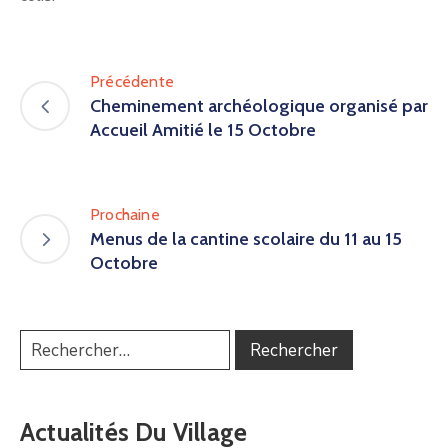
Précédente
Cheminement archéologique organisé par
Accueil Amitié le 15 Octobre
Prochaine
Menus de la cantine scolaire du 11 au 15
Octobre
Actualités Du Village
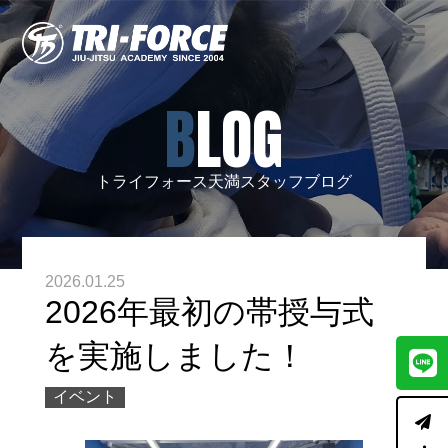
BLOG
トライフォース天満スタッフブログ
2026.01.25
2026年最初の帯授与式
を実施しました！
イベント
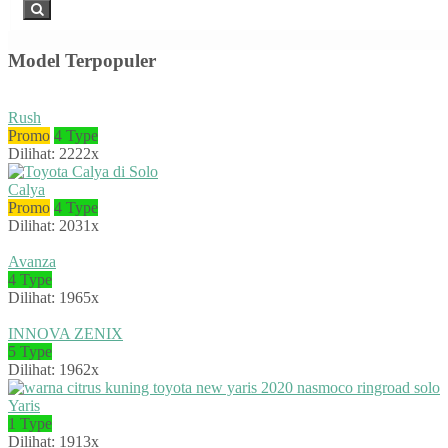
Model Terpopuler
Rush
Promo
4 Type
Dilihat: 2222x
Calya
Promo
4 Type
Dilihat: 2031x
Avanza
4 Type
Dilihat: 1965x
INNOVA ZENIX
5 Type
Dilihat: 1962x
Yaris
1 Type
Dilihat: 1913x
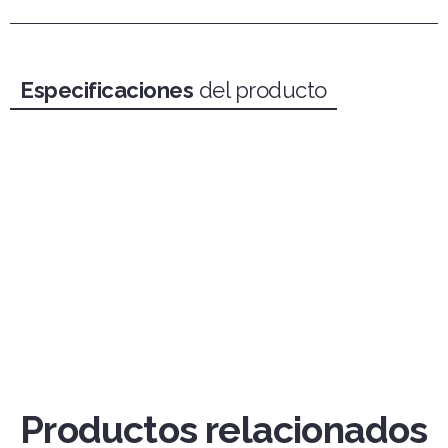
Especificaciones
del producto
Productos relacionados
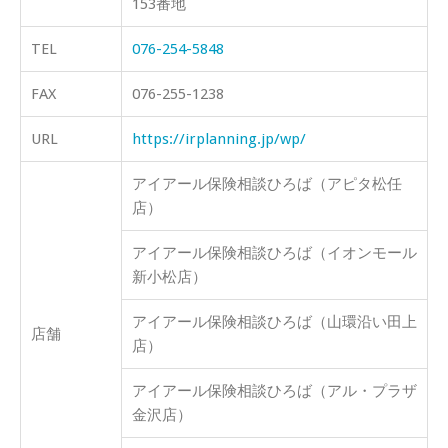
153番地
TEL
076-254-5848
FAX
076-255-1238
URL
https://irplanning.jp/wp/
アイアール保険相談ひろば（アピタ松任
店）
アイアール保険相談ひろば（イオンモール
新小松店）
アイアール保険相談ひろば（山環沿い田上
店舗
店）
アイアール保険相談ひろば（アル・プラザ
金沢店）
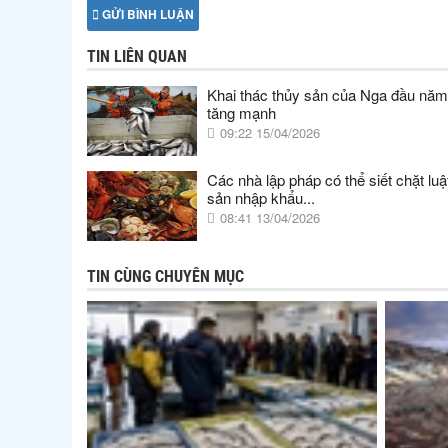
GỬI BÌNH LUẬN
TIN LIÊN QUAN
Khai thác thủy sản của Nga đầu nă
tăng mạnh
09:22 15/04/2026
Các nhà lập pháp có thể siết chặt luậ
sản nhập khẩu...
08:41 13/04/2026
TIN CÙNG CHUYÊN MỤC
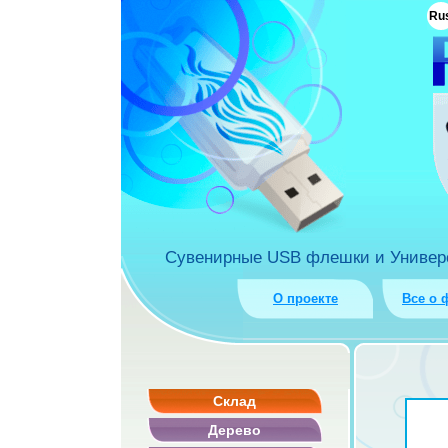
ua
Ru
rket.com.ua
Сувенирные USB флешки и Универса
О проекте
Все о 
Склад
Дерево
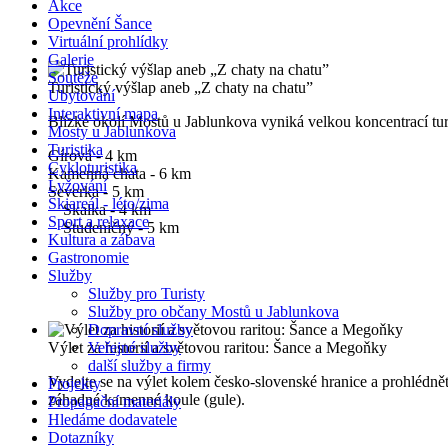
Akce
Opevnění Šance
Virtuální prohlídky
Galerie
Soutěže
Turistický výšlap aneb „Z chaty na chatu”
Ubytování
Interaktivní mapa
Blízké okolí Mostů u Jablunkova vyniká velkou koncentrací turi
Mosty u Jablunkova
Turistika
Gírová - 4 km
Cykloturistika
Kamenná chata - 6 km
Lyžování
Severka - 5 km
Skiareál - léto/zima
Skalka - 4 km
Sport a relaxace
Studeničný - 5 km
Kultura a zábava
Gastronomie
Služby
Služby pro Turisty
Služby pro občany Mostů u Jablunkova
Dopravní služby
Výlet za historií a světovou raritou: Šance a Megoňky
Veřejné služby
další služby a firmy
Vydejte se na výlet kolem česko-slovenské hranice a prohlédn
Projekty
záhadné kamenné koule (gule).
Propagační materiály
Hledáme dodavatele
Dotazníky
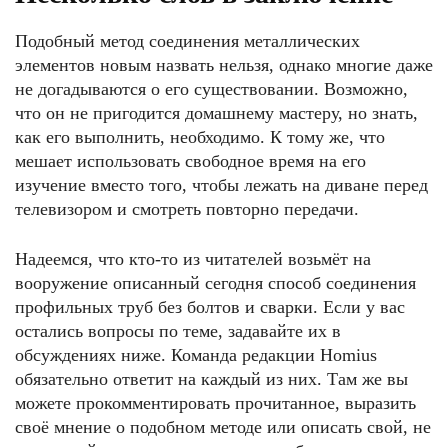
Подобный метод соединения металлических
элементов новым назвать нельзя, однако многие даже
не догадываются о его существовании. Возможно,
что он не пригодится домашнему мастеру, но знать,
как его выполнить, необходимо. К тому же, что
мешает использовать свободное время на его
изучение вместо того, чтобы лежать на диване перед
телевизором и смотреть повторно передачи.
Надеемся, что кто-то из читателей возьмёт на
вооружение описанный сегодня способ соединения
профильных труб без болтов и сварки. Если у вас
остались вопросы по теме, задавайте их в
обсуждениях ниже. Команда редакции Homius
обязательно ответит на каждый из них. Там же вы
можете прокомментировать прочитанное, выразить
своё мнение о подобном методе или описать свой, не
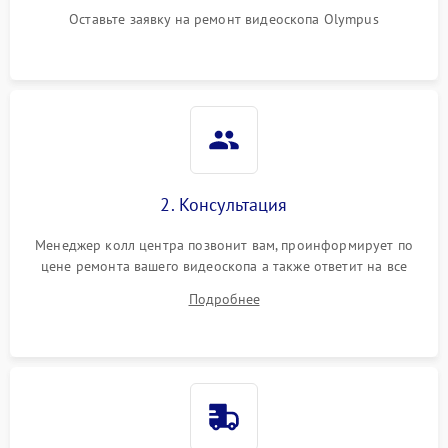
Оставьте заявку на ремонт видеоскопа Olympus
2. Консультация
Менеджер колл центра позвонит вам, проинформирует по
цене ремонта вашего видеоскопа а также ответит на все
ваши вопросы.
Подробнее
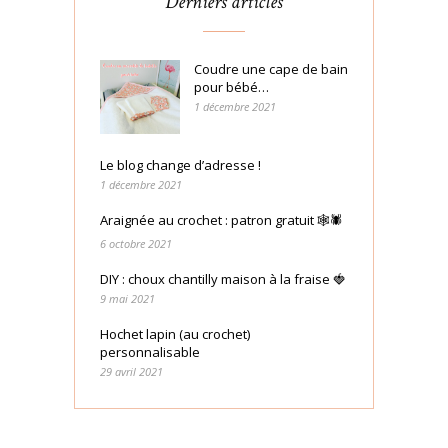
Derniers articles
Coudre une cape de bain
pour bébé…
1 décembre 2021
Le blog change d’adresse !
1 décembre 2021
Araignée au crochet : patron gratuit 🕸🕷
6 octobre 2021
DIY : choux chantilly maison à la fraise 🍓
9 mai 2021
Hochet lapin (au crochet)
personnalisable
29 avril 2021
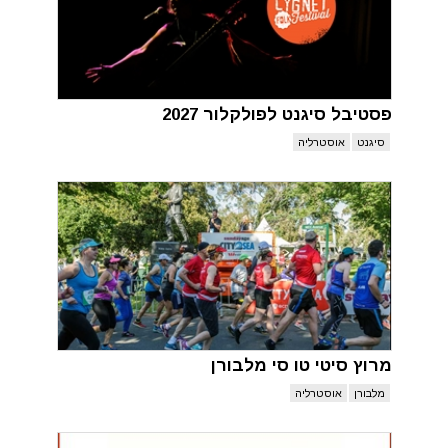
פסטיבל סיגנט לפולקלור 2027
סיגנט
אוסטרליה
מרוץ סיטי טו סי מלבורן
מלבורן
אוסטרליה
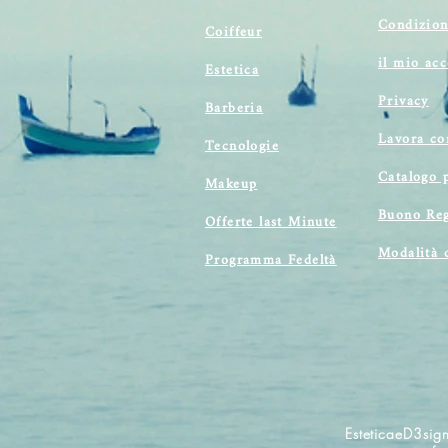
Condizion
Coiffeur
il mio ac
Estetica
Privacy
Barberia
Lavora co
Tecnologie
Catalogo 
Makeup
Buono Reg
Offerte last Minute
Modalità 
Programma Fedeltà
EsteticaeD3sign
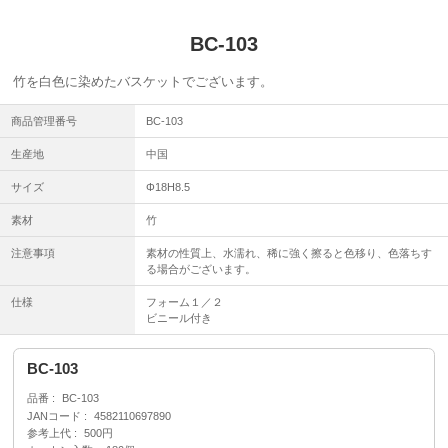
BC-103
竹を白色に染めたバスケットでございます。
商品管理番号
BC-103
生産地
中国
サイズ
Φ18H8.5
素材
竹
注意事項
素材の性質上、水濡れ、稀に強く擦ると色移り、色落ちす
る場合がございます。
仕様
フォーム１／２
ビニール付き
BC-103
品番
BC-103
JANコード
4582110697890
参考上代
500円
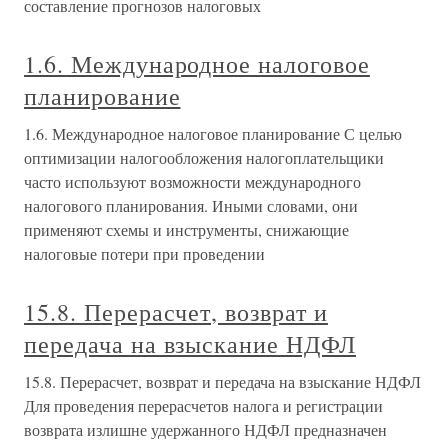
составление прогнозов налоговых
1.6. Международное налоговое
планирование
1.6. Международное налоговое планирование С целью
оптимизации налогообложения налогоплательщики
часто используют возможности международного
налогового планирования. Иными словами, они
применяют схемы и инструменты, снижающие
налоговые потери при проведении
15.8. Перерасчет, возврат и
передача на взыскание НДФЛ
15.8. Перерасчет, возврат и передача на взыскание НДФЛ
Для проведения перерасчетов налога и регистрации
возврата излишне удержанного НДФЛ предназначен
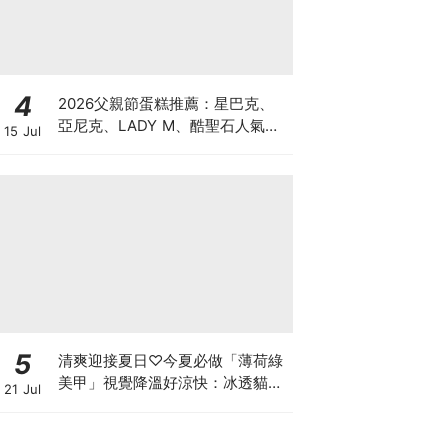
4
2026父親節蛋糕推薦：星巴克、
亞尼克、LADY M、酷聖石人氣特
15 Jul
色蛋糕一次看！「大人系風味、視
覺系造型」預購優惠懶人包
5
清爽迎接夏日♡今夏必做「薄荷綠
美甲」視覺降溫好涼快：冰透貓
21 Jul
眼、奢華蕾絲，換上秒顯白！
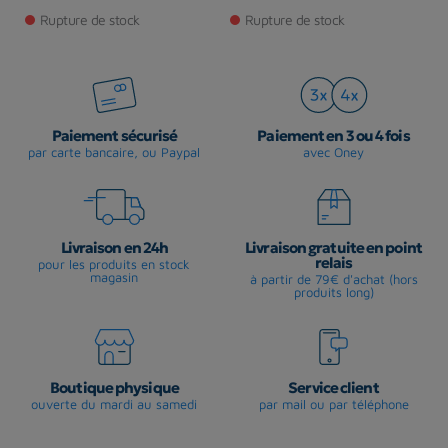
Prix
Prix
Pr
Rupture de stock
Rupture de stock
Paiement sécurisé
Paiement en 3 ou 4 fois
par carte bancaire, ou Paypal
avec Oney
Livraison en 24h
Livraison gratuite en point
relais
pour les produits en stock
magasin
à partir de 79€ d'achat (hors
produits long)
Boutique physique
Service client
ouverte du mardi au samedi
par mail ou par téléphone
#####
# WHAT IS REQUIRED:
Tally the lines of the records that contain the word "アイアール保険相談ひろば" and state the total alone.

# SOLUTION TO THIS PROBLEM:
4